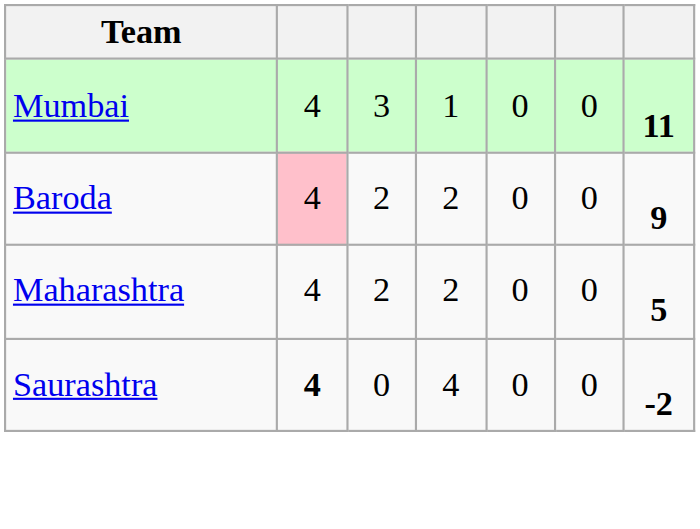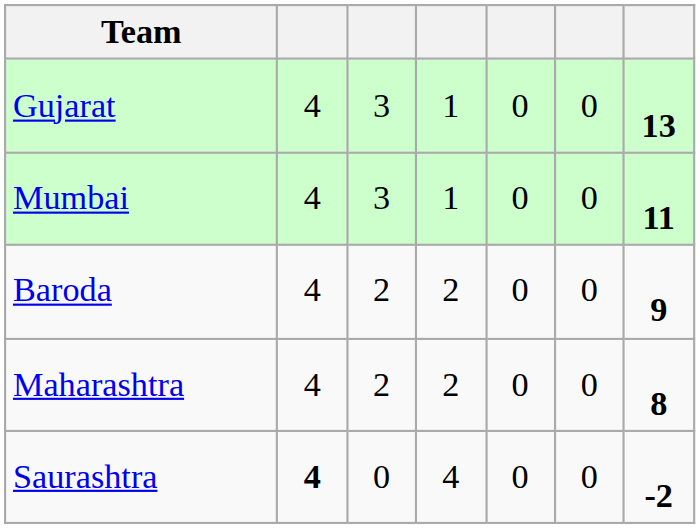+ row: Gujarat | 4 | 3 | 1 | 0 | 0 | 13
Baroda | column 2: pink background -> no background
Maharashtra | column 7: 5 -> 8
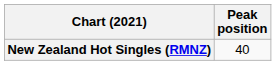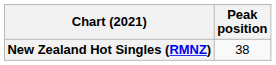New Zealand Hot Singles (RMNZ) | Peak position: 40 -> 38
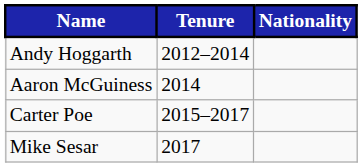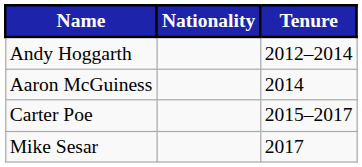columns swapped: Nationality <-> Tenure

________

WHAT IS NEEDED => Copy out every line of the records above character for character, leaving out the pictures.

RESULT BELOW =>
+ row: Gujarat | 4 | 3 | 1 | 0 | 0 | 13
Baroda | column 2: pink background -> no background
Maharashtra | column 7: 5 -> 8
New Zealand Hot Singles (RMNZ) | Peak position: 40 -> 38
columns swapped: Nationality <-> Tenure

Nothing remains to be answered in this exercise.